=== Task to complete ===
Pull out each line in the material below that contains the word "most".
[Source data Boundary: Start]
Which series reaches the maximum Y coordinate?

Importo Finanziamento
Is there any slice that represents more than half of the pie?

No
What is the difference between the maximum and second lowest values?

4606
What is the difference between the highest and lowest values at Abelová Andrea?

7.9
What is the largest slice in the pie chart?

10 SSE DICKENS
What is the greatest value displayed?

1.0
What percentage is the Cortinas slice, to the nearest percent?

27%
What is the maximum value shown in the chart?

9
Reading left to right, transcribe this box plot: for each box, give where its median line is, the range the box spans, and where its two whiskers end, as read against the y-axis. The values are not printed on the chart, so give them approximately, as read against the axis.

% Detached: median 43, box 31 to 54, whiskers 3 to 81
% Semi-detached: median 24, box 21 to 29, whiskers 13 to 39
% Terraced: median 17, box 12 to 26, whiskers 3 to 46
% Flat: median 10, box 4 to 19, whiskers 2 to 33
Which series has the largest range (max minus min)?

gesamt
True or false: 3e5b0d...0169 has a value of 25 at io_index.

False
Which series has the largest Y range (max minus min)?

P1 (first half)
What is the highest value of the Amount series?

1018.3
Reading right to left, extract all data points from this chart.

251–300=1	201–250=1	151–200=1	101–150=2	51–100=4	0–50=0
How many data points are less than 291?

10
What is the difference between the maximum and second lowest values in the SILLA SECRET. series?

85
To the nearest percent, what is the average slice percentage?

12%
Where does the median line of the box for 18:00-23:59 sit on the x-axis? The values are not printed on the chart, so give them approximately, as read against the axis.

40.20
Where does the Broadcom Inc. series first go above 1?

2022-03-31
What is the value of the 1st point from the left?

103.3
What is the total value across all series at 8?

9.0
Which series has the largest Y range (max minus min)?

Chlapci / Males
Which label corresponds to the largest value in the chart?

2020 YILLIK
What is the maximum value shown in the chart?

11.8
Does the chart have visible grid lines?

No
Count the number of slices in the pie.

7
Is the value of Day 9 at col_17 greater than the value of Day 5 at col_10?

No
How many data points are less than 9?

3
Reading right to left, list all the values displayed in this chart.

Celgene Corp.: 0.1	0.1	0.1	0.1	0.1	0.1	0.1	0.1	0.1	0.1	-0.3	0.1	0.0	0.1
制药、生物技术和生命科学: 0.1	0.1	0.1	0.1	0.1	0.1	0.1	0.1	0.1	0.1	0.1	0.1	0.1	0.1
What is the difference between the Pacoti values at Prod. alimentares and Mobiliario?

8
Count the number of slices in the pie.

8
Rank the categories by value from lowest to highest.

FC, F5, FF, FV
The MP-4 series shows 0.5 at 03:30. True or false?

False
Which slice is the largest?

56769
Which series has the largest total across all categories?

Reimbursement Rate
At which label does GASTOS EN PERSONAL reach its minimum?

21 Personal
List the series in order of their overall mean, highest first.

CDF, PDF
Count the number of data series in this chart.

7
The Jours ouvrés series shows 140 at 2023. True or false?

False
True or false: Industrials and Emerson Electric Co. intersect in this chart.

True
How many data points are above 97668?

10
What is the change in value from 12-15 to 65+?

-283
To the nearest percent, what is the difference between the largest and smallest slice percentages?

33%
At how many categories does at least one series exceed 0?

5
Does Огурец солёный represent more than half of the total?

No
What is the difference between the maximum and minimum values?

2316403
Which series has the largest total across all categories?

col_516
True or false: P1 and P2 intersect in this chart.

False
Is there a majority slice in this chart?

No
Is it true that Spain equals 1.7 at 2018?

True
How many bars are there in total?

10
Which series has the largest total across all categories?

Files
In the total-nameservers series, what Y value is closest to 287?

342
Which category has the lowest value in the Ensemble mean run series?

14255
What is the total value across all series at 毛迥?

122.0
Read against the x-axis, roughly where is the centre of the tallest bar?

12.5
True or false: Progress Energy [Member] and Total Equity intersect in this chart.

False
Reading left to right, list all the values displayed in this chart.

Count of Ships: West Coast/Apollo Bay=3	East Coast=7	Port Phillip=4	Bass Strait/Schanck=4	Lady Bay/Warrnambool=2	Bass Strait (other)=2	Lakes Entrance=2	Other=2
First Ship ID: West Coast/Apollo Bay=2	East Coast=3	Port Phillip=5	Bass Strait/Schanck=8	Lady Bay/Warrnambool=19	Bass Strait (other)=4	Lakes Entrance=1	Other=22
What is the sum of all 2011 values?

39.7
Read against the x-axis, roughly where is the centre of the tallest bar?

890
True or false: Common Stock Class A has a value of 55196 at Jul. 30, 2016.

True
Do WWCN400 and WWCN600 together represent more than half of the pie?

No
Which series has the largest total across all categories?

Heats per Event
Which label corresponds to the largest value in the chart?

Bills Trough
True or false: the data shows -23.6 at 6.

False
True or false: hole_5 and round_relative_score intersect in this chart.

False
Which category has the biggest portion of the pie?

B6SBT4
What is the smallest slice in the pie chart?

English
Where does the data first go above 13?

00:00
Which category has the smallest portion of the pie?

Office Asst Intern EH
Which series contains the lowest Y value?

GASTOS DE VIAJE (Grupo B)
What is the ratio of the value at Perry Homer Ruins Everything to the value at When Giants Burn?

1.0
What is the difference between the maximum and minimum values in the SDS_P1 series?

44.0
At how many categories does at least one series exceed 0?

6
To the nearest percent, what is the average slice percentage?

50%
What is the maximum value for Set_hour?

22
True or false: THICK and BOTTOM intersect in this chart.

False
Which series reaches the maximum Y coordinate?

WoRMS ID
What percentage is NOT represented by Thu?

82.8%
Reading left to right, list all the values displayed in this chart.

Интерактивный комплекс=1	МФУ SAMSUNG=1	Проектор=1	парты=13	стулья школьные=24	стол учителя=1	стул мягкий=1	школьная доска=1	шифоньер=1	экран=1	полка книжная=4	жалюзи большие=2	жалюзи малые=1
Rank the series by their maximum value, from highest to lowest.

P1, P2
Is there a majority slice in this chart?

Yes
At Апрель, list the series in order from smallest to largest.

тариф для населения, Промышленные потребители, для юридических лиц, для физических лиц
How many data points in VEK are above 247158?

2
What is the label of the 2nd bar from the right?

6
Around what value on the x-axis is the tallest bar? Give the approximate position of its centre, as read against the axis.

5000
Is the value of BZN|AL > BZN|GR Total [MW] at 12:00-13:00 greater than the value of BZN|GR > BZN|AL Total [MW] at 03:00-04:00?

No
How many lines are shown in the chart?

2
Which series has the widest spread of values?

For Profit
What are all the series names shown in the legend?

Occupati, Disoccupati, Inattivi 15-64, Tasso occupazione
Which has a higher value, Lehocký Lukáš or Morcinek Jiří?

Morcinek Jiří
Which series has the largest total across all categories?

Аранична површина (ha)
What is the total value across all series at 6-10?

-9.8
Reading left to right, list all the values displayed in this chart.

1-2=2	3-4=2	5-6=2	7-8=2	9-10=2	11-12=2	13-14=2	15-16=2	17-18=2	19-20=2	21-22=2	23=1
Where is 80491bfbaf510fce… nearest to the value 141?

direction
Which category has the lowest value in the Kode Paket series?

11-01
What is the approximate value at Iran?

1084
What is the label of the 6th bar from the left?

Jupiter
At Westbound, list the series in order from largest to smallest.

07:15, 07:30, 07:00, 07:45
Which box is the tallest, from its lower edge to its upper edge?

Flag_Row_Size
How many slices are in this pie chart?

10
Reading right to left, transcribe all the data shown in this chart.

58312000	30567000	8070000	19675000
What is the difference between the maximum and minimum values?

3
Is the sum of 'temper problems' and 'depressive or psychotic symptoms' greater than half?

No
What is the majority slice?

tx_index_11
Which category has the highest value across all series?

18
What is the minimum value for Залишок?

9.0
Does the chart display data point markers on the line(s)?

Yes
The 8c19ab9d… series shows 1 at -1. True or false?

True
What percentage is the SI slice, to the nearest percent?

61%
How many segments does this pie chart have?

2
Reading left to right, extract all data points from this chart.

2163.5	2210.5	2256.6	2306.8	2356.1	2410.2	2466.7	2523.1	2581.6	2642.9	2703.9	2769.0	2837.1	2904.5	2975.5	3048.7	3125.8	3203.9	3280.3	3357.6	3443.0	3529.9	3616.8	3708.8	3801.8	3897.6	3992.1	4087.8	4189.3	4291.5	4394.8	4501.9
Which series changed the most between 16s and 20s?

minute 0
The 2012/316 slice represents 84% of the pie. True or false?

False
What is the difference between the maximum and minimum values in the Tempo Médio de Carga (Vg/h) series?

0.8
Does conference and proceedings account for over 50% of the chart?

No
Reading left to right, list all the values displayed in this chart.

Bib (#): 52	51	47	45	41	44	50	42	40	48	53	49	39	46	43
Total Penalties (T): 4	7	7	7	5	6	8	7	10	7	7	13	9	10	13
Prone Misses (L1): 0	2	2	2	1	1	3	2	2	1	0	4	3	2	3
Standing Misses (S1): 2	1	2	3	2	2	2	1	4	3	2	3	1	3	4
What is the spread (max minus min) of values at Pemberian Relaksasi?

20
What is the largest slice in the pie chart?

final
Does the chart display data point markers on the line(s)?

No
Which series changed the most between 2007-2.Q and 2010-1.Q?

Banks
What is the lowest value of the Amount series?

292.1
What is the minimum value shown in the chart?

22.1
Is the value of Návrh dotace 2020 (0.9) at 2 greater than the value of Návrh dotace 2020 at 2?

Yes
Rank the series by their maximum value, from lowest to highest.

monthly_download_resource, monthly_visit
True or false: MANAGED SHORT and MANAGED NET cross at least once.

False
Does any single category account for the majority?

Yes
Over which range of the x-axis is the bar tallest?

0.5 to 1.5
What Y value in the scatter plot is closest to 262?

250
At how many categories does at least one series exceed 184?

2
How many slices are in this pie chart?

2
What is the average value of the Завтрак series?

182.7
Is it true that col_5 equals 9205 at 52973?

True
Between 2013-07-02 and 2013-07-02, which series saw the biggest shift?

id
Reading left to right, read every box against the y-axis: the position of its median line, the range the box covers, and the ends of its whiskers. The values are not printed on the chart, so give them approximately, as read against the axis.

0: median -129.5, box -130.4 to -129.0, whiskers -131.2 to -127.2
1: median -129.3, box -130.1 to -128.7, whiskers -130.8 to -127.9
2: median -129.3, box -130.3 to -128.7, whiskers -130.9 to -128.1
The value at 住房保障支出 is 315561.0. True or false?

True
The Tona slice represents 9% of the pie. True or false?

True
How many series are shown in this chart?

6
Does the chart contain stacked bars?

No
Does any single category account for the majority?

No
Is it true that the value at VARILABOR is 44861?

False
[Source data Boundary: End]
=== Written response ===
Which series changed the most between 16s and 20s?
Which series changed the most between 2007-2.Q and 2010-1.Q?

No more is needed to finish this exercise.